Turning a blind eye to data privacy is a dangerous game

The smallest slice of personal data can pose a serious threat to personal privacy if it ends up in the wrong hands. Even back in 2000, it was possible to uniquely identify 87% of people with just three pieces of personal data: gender, postcode and full date of birth. Fast-forward 21 years where endless amounts of personal data have been uploaded online, and the landscape for attackers has grown significantly.

An analysis of the 100 biggest breaches by Imperva Research Labs found that 76% of the data stolen was personally identifiable information (PII) and, more worryingly, the rate at which our data is being compromised continues to accelerate. Since 2017, the number of data breaches has increased more than 30% each year. During this time, the number of records breached has increased by more than 130% per year. In January 2021 alone, more than 870 million records were compromised – more than all of 2017.

Scraping it together

Although individual pieces of personal data rarely hold considerable value on their own, the real value for bad actors comes thanks to web scraping bots. This is the process of deploying bots to extract high volumes of data across multiple websites. The LinkedIn user profile scraping incident is a prime example of this, which saw bots efficiently capture public facing data of over 700 million users. Think of it like a virtual version of the Kevin Bacon Game, allowing hackers to join the dots between seemingly disparate pieces of information to gain a clear picture of the user.

Such data can become an identity thief’s golden ticket – for instance, allowing them to destroy the credit rating of the victim. Aside from the impact on individuals, the financial implications for businesses – and society as a whole – are huge. It’s estimated that fraud now costs the UK as a whole around £137bn every year. Although it has been a gradual process, most organisations are now at the stage where they understand the importance of securely managing personal data. If organisations are reluctant to take data protection security, there’s no shortage of regulatory bodies to ensure they are complaint.

It all boils down to consent

Part of the difficulty for businesses is that there are over 130 global jurisdictions with various data privacy and protection laws – and in nearly all cases every government and commercial organisation that stores PII is subject to their requirements. The financial penalties can be significant – GDPR violations can result in fines of up to €20 million or 4% of annual global turnover for example – but this is just the tip of the iceberg. Organisations also have to deal with notification requirements, audits, legal remediation, and credit monitoring for victims. Certain sectors have even more to deal with – for example, in many jurisdictions health information is in its own special category, with extra attention paid to how data is handled and managed. 

The majority of these regulations revolve around the principle of consent – the understanding that individuals give explicit consent to specific data processing activities, and crucially that this consent can be revoked at any time. As the risks surrounding personal data continue to grow, individuals are increasingly interested in finding out exactly what kind of information organisations hold about them, what they do with it, and how well it’s protected. Providing all this information can be complicated. For instance, when Microsoft launched its self-service portal for subject rights requests in the wake of GDPR, it received 25 million requests in 18 months. As Gartner’s The State of Privacy and Personal Data Protection 2020-2022 points out, had the company chosen to process these requests manually they would have been looking at a cost of $1bn in the United States alone.

Shining the torch on your data

 Managing the relationship between data utility, protection and privacy is a difficult balancing act. Until recently, many people simply trusted that organisations were securely protecting their data. However, high-profile data breaches are wearing down this trust, while at the same time essential digital transformation projects have dispersed data even further. With high volumes of data being widely duplicated and shared across applications, databases, and networks, it becomes ever-harder for organisations to secure. This is echoed by the fact that 2021 saw GDPR fines accumulate to over €1bn in fines, a rise of 521% compared to 2020, illustrating how it is becoming increasingly difficult for organisations to manage and protect data.

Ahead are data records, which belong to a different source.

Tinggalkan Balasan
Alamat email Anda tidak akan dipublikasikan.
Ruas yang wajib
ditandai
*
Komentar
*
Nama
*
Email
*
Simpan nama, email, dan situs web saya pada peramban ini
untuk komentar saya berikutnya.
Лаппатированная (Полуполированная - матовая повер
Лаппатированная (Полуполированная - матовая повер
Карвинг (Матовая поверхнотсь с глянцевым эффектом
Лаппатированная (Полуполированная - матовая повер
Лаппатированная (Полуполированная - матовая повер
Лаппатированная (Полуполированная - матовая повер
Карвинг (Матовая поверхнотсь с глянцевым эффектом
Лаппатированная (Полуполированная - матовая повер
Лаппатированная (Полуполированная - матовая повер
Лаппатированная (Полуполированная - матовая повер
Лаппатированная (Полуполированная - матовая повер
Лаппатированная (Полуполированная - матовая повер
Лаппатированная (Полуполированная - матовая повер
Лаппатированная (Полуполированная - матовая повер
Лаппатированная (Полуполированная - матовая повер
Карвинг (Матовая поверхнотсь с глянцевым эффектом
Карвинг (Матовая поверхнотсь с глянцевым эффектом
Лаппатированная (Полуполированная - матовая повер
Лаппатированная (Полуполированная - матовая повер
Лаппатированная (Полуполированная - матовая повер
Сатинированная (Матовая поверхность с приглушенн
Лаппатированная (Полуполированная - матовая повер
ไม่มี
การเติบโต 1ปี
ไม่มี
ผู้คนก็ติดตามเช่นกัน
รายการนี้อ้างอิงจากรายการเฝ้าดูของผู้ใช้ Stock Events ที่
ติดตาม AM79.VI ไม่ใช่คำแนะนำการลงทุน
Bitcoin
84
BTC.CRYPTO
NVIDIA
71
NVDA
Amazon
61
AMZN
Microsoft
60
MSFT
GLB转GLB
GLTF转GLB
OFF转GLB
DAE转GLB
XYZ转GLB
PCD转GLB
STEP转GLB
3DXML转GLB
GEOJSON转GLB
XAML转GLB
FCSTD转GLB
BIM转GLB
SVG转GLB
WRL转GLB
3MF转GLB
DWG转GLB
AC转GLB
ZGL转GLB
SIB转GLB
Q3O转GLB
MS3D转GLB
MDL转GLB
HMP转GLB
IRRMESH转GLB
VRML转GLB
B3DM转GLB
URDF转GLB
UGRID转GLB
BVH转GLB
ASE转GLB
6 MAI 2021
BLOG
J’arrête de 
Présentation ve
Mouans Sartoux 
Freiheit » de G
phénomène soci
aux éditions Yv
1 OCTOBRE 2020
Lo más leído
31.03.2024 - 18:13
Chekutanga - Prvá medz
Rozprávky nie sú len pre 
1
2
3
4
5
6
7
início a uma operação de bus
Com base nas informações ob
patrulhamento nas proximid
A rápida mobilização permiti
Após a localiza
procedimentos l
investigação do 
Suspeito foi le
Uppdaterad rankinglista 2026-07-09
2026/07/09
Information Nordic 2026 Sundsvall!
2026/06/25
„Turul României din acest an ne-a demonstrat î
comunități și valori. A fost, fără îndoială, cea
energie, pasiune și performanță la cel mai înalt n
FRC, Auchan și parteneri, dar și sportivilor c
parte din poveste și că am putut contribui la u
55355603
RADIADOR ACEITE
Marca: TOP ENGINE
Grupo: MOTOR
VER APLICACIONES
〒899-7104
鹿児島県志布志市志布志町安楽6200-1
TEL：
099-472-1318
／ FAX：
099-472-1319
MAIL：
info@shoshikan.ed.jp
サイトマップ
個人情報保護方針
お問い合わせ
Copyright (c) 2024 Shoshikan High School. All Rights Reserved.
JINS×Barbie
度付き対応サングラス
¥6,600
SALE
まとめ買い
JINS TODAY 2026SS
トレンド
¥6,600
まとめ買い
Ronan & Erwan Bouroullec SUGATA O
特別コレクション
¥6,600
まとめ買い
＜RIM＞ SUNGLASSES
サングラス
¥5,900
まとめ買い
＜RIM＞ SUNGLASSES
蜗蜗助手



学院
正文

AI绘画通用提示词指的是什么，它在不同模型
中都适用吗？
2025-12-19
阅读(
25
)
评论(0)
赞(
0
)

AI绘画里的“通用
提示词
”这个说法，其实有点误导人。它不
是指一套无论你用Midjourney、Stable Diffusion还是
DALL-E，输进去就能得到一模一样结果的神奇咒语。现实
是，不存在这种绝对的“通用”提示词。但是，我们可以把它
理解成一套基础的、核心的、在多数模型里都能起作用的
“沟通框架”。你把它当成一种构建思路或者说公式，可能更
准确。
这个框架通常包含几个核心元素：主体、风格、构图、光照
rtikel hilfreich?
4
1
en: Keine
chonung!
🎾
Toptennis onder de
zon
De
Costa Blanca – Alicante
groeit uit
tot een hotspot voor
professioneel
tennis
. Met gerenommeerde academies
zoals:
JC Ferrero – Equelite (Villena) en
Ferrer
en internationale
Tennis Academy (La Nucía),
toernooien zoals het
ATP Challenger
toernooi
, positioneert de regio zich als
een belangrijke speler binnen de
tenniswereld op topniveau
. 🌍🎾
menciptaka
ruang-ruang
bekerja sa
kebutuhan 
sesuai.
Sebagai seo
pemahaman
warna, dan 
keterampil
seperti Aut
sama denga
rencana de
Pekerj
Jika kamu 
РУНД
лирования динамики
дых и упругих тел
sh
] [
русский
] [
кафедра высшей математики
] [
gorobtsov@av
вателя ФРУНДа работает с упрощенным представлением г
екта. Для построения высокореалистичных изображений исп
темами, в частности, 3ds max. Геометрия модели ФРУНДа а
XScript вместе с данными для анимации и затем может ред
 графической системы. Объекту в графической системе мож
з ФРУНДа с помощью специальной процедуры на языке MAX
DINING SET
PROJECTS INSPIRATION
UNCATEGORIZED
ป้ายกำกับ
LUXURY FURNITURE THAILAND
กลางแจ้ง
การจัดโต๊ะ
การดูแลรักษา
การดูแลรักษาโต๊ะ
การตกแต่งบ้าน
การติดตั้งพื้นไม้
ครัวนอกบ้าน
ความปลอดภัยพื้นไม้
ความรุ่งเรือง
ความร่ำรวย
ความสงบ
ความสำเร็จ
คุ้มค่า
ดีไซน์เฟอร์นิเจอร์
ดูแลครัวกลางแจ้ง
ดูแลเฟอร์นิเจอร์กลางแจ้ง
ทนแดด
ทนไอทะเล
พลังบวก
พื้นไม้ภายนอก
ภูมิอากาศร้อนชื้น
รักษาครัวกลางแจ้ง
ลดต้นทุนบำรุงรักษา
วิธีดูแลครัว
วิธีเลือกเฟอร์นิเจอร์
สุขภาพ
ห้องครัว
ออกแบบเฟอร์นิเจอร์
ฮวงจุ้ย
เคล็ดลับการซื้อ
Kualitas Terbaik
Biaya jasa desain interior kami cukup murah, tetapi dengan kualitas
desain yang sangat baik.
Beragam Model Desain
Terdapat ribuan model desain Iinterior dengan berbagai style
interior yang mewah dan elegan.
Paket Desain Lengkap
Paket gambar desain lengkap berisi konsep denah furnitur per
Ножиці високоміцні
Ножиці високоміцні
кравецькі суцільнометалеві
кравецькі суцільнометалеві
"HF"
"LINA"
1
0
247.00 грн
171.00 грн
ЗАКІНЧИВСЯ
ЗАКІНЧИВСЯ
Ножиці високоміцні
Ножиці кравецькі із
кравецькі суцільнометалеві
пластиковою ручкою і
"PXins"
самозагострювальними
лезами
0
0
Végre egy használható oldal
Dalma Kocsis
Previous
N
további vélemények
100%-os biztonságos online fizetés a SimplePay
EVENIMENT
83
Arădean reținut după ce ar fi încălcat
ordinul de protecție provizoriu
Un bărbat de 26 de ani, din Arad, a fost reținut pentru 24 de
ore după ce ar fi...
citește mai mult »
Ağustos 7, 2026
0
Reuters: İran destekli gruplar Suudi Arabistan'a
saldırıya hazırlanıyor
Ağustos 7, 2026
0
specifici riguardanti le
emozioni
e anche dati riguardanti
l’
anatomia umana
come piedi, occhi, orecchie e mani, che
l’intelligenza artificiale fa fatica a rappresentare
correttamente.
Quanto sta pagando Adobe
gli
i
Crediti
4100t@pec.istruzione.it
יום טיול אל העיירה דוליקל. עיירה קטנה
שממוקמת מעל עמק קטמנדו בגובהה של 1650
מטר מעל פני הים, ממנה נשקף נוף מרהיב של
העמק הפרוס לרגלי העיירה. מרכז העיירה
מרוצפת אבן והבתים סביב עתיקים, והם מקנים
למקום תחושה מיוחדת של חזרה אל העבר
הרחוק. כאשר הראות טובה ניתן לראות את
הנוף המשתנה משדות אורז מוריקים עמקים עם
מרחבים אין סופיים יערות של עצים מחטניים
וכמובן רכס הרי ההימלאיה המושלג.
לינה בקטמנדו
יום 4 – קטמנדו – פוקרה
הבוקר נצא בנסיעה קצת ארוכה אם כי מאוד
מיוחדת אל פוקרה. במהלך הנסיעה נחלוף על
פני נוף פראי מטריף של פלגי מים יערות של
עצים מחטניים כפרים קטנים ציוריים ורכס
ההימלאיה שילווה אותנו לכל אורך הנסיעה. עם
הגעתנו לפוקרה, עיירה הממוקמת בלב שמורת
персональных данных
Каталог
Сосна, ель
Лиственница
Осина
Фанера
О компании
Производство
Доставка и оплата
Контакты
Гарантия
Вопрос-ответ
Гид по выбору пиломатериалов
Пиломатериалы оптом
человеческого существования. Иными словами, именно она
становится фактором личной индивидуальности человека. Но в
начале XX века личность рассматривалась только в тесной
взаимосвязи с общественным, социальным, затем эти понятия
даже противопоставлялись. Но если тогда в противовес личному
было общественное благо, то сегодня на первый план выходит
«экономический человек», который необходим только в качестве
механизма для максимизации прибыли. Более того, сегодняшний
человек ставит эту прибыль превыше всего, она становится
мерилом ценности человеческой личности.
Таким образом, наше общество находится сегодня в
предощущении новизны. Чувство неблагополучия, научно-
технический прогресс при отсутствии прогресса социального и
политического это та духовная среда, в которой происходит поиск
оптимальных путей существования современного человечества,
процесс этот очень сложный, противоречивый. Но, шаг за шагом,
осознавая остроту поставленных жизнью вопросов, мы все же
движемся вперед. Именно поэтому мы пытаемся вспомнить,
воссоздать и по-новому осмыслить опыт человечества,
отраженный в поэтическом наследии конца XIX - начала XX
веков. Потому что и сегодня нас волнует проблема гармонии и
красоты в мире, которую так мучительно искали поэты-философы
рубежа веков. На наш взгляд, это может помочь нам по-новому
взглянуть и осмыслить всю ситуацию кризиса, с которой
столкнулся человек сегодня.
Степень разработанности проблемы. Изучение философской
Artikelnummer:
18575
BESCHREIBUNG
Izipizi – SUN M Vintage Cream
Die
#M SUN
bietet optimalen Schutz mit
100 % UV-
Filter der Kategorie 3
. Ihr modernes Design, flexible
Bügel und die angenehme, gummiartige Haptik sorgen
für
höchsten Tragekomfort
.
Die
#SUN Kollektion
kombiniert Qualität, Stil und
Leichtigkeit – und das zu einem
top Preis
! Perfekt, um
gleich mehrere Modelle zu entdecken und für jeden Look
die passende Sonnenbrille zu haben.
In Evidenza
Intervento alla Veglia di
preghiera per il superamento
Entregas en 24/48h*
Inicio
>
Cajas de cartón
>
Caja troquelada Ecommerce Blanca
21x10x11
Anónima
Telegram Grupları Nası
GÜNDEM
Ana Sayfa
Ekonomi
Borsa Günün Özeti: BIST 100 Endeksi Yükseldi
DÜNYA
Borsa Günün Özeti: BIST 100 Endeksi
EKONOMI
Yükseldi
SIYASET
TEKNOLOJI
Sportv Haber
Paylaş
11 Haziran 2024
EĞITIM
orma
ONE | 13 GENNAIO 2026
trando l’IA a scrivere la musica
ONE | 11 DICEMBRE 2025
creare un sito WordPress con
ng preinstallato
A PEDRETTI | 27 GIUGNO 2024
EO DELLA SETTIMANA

Regulations regarding data privacy and protection are set to become stricter. For instance, in June 2021, the European Commission published new Standard Contractual Clauses (SCCs) for transfers of personal data from the EU to third countries, meaning that existing contracts must be refined to provide for cross-border data transfers with the EU by 27^th December 2022.

Taking action

Increased levels of regulation combined with data becoming increasingly dispersed means it is critical that organisations can easily discover, identify and classify personal data across their estate. By having clear visibility over where personal data is hosted and what applications and users are doing, organisations will be better placed to extend the security controls that protect that data, and be more proactive in responding to subject access requests. This is especially vital as individuals become more aware of their rights surrounding how their personal data is managed by organisations.